L’étranger, c’est ce jeune ethnologue venu du Nord qui découvre un autre monde dans le Sud. Le cadre spatio-temporel, peut-être par défaut de mémoire ou pour brouiller les pistes (à moins que ce ne soit dans le souci d’une portée universelle), demeure suggestif et minimaliste, ainsi que la description de la plupart des personnages et le style d’écriture lui-même. Définitivement, cette histoire est celle de chacun, semble-t-il. Tombé amoureux d’un village, de sa culture et de la fille du roi qu’il épouse, le jeune homme mène une double vie entre ici et là-bas, entre le Nord et le Sud. De part et d’autre, il devient quelqu’un d’important et de respectable, dissimulant avec précaution cet autre qui prend des visages différents selon la perspective que l’on prend. Mais qui est l’autre ? Sa famille et son entourage professionnel au Nord, dont il partage initialement la culture ? Son village et sa famille d’adoption, au Sud ? Comment tout ceci va-t-il bien pouvoir se terminer ? Laissons-nous plutôt guider par la plume de l’auteur jusqu’au dénouement, qui, nous le craignons, ne peut garder indemne un protagoniste aussi déchiré.
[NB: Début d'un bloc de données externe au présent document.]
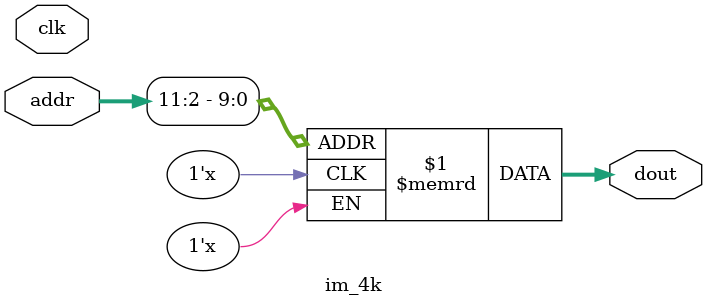
<source format=v>
/* 指令存储器 没有问题 */

/* 在 mips_tb 这个模块中，

首先将文件里写的指令读到im.imem里面
然后在根据pc中的值从im里面读取指令*/

module im_4k( addr, dout, clk );
    
    input [11:0] addr;
    output wire [31:0] dout;
    
    input clk;
    
    reg [31:0] imem[1023:0];
    assign dout = imem[{addr[11:2]}];
    
endmodule    

</source>
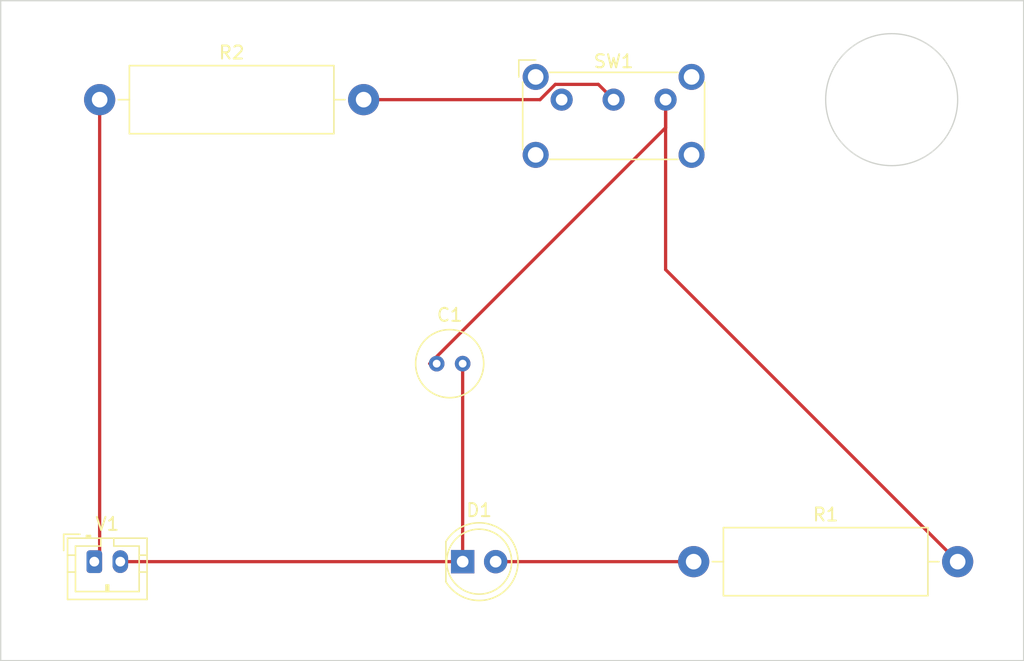
<source format=kicad_pcb>
(kicad_pcb (version 20211014) (generator pcbnew)

  (general
    (thickness 1.6)
  )

  (paper "A4")
  (layers
    (0 "F.Cu" signal)
    (31 "B.Cu" signal)
    (32 "B.Adhes" user "B.Adhesive")
    (33 "F.Adhes" user "F.Adhesive")
    (34 "B.Paste" user)
    (35 "F.Paste" user)
    (36 "B.SilkS" user "B.Silkscreen")
    (37 "F.SilkS" user "F.Silkscreen")
    (38 "B.Mask" user)
    (39 "F.Mask" user)
    (40 "Dwgs.User" user "User.Drawings")
    (41 "Cmts.User" user "User.Comments")
    (42 "Eco1.User" user "User.Eco1")
    (43 "Eco2.User" user "User.Eco2")
    (44 "Edge.Cuts" user)
    (45 "Margin" user)
    (46 "B.CrtYd" user "B.Courtyard")
    (47 "F.CrtYd" user "F.Courtyard")
    (48 "B.Fab" user)
    (49 "F.Fab" user)
    (50 "User.1" user)
    (51 "User.2" user)
    (52 "User.3" user)
    (53 "User.4" user)
    (54 "User.5" user)
    (55 "User.6" user)
    (56 "User.7" user)
    (57 "User.8" user)
    (58 "User.9" user)
  )

  (setup
    (pad_to_mask_clearance 0)
    (pcbplotparams
      (layerselection 0x00010fc_ffffffff)
      (disableapertmacros false)
      (usegerberextensions false)
      (usegerberattributes true)
      (usegerberadvancedattributes true)
      (creategerberjobfile true)
      (svguseinch false)
      (svgprecision 6)
      (excludeedgelayer true)
      (plotframeref false)
      (viasonmask false)
      (mode 1)
      (useauxorigin false)
      (hpglpennumber 1)
      (hpglpenspeed 20)
      (hpglpendiameter 15.000000)
      (dxfpolygonmode true)
      (dxfimperialunits true)
      (dxfusepcbnewfont true)
      (psnegative false)
      (psa4output false)
      (plotreference true)
      (plotvalue true)
      (plotinvisibletext false)
      (sketchpadsonfab false)
      (subtractmaskfromsilk false)
      (outputformat 1)
      (mirror false)
      (drillshape 1)
      (scaleselection 1)
      (outputdirectory "")
    )
  )

  (net 0 "")
  (net 1 "Net-(C1-Pad1)")
  (net 2 "Net-(C1-Pad2)")
  (net 3 "Net-(D1-Pad2)")
  (net 4 "Net-(R2-Pad1)")
  (net 5 "Net-(R2-Pad2)")
  (net 6 "unconnected-(SW1-Pad1)")

  (footprint "Resistor_THT:R_Axial_DIN0516_L15.5mm_D5.0mm_P20.32mm_Horizontal" (layer "F.Cu") (at 93.98 63.5))

  (footprint "Capacitor_THT:C_Radial_D5.0mm_H5.0mm_P2.00mm" (layer "F.Cu") (at 119.92 83.82))

  (footprint "LED_THT:LED_D5.0mm" (layer "F.Cu") (at 121.92 99.06))

  (footprint "Button_Switch_THT:SW_E-Switch_EG1224_SPDT_Angled" (layer "F.Cu") (at 129.54 63.5))

  (footprint "Connector_JST:JST_PH_B2B-PH-K_1x02_P2.00mm_Vertical" (layer "F.Cu") (at 93.57 99.06))

  (footprint "Resistor_THT:R_Axial_DIN0516_L15.5mm_D5.0mm_P20.32mm_Horizontal" (layer "F.Cu") (at 139.7 99.06))

  (gr_rect (start 86.36 55.88) (end 165.1 106.68) (layer "Edge.Cuts") (width 0.1) (fill none) (tstamp 279a2020-eb68-40aa-ad90-11a614b99f16))
  (gr_circle (center 154.94 63.5) (end 160.02 63.5) (layer "Edge.Cuts") (width 0.1) (fill none) (tstamp 65a248a3-6cd7-4caf-9936-7c2133f76b20))
  (gr_rect (start 165.1 81.28) (end 165.1 81.28) (layer "Edge.Cuts") (width 0.1) (fill none) (tstamp a401e06b-f54b-4573-8f26-b488ba1f3747))

  (segment (start 137.54 76.58) (end 160.02 99.06) (width 0.25) (layer "F.Cu") (net 1) (tstamp 595800c8-44e1-4b59-86d9-1656afffeee6))
  (segment (start 137.54 65.66) (end 119.38 83.82) (width 0.25) (layer "F.Cu") (net 1) (tstamp 79f01d5c-f451-4361-b8ab-e8e8bd33afd7))
  (segment (start 137.54 63.5) (end 137.54 65.66) (width 0.25) (layer "F.Cu") (net 1) (tstamp 7a0b5437-6363-463e-806b-f994a7a0e48d))
  (segment (start 137.54 63.5) (end 137.54 76.58) (width 0.25) (layer "F.Cu") (net 1) (tstamp bd51e2e2-3187-4a59-9e01-c6f9c1a5cf1c))
  (segment (start 121.92 99.06) (end 95.57 99.06) (width 0.25) (layer "F.Cu") (net 2) (tstamp 5e588639-bcd4-4031-a15a-31d7ca2b7292))
  (segment (start 121.92 99.06) (end 121.92 83.82) (width 0.25) (layer "F.Cu") (net 2) (tstamp 750f4337-5e0b-4fa9-b1cb-8ae16812d371))
  (segment (start 139.7 99.06) (end 124.46 99.06) (width 0.25) (layer "F.Cu") (net 3) (tstamp 0f8b67e3-2313-44b3-ac65-9bfbb8598118))
  (segment (start 93.57 99.06) (end 93.98 98.65) (width 0.25) (layer "F.Cu") (net 4) (tstamp 216942bb-11c5-4199-98fe-1c6905e230eb))
  (segment (start 93.98 98.65) (end 93.98 63.5) (width 0.25) (layer "F.Cu") (net 4) (tstamp edc9783b-02a9-4f46-81de-d69a1e27a9c4))
  (segment (start 129.053299 62.325) (end 127.878299 63.5) (width 0.25) (layer "F.Cu") (net 5) (tstamp 9399d58f-88d1-4f6d-ac27-f467cc1db00c))
  (segment (start 132.365 62.325) (end 129.053299 62.325) (width 0.25) (layer "F.Cu") (net 5) (tstamp a4eaaec0-eabe-4b64-bb7c-4bcb9e4a87f7))
  (segment (start 127.878299 63.5) (end 114.3 63.5) (width 0.25) (layer "F.Cu") (net 5) (tstamp a60e9140-a84a-43e8-ae42-ebf3e09a9985))
  (segment (start 133.54 63.5) (end 132.365 62.325) (width 0.25) (layer "F.Cu") (net 5) (tstamp b69ee01c-040f-453e-b2b0-15967728e5c6))

)

</source>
Cet autre dans le miroir ou le cheminement vers soi
Dans ce conte à deux voix, la parole est accordée tantôt au conteur tantôt au jeune homme étranger, qui tour à tour racontent et tiennent le lecteur en haleine, sans lui laisser un instant de répit. La thématique de l’altérité semble traverser le récit de part en part et l’animer, pour le meilleur comme pour le pire. La condamnation et le jugement se mêlent au tourbillon de l’intrigue qui nous emporte, mais ne nous laissons pas aveugler et écartons-les rapidement : ce sont des voies sans issue.
Deux voix qui se font face, deux histoires parallèles qui se côtoient, deux cultures qui s’entrechoquent, deux vies qui s’affrontent dans une seule âme… Et toujours cette relation à l’autre. D’abord la curiosité, le fantasme, l’amour fou, puis le désamour, jusqu’à la déchirure… Le reflet que nous renvoie le miroir nous attire et nous rejette, jusqu’à ce qu’il finisse par se briser. Et c’est ce que ce conte fait résonner en nous, cette réalité vibrante et puissante. N’est-elle pas pleinement d’actualité ? N’a-t-elle pas toujours existé ? Pour le meilleur et pour le pire… Au fond de lui-même, le lecteur désire une autre fin, sans doute. Plus heureuse. Un véritable conte. Pas une parabole aux allures de réalité trop palpables. Et si c’était à nous de réécrire cette histoire, dans nos vies ? Une histoire où cette aventure de l’autre ne prend fin que dans la joie et dans l’amour…
Nul doute que le lecteur, happé par le tourbillon d’émotions vives et sincères mises en mots intimement par son auteur page après page, referme le livre le cœur battant. Avec La lune et le miroir, Jean-François Deniau, écrivain et grand voyageur, signe à la fin de sa vie un vibrant hommage au continent africain et aux souvenirs puissants que ce dernier semble avoir imprimés en lui. « Le souvenir on ne peut pas le tuer. […] J’ai décidé de raconter. » Car cet autre, dans le miroir, c’est peut-être soi-même, avant tout.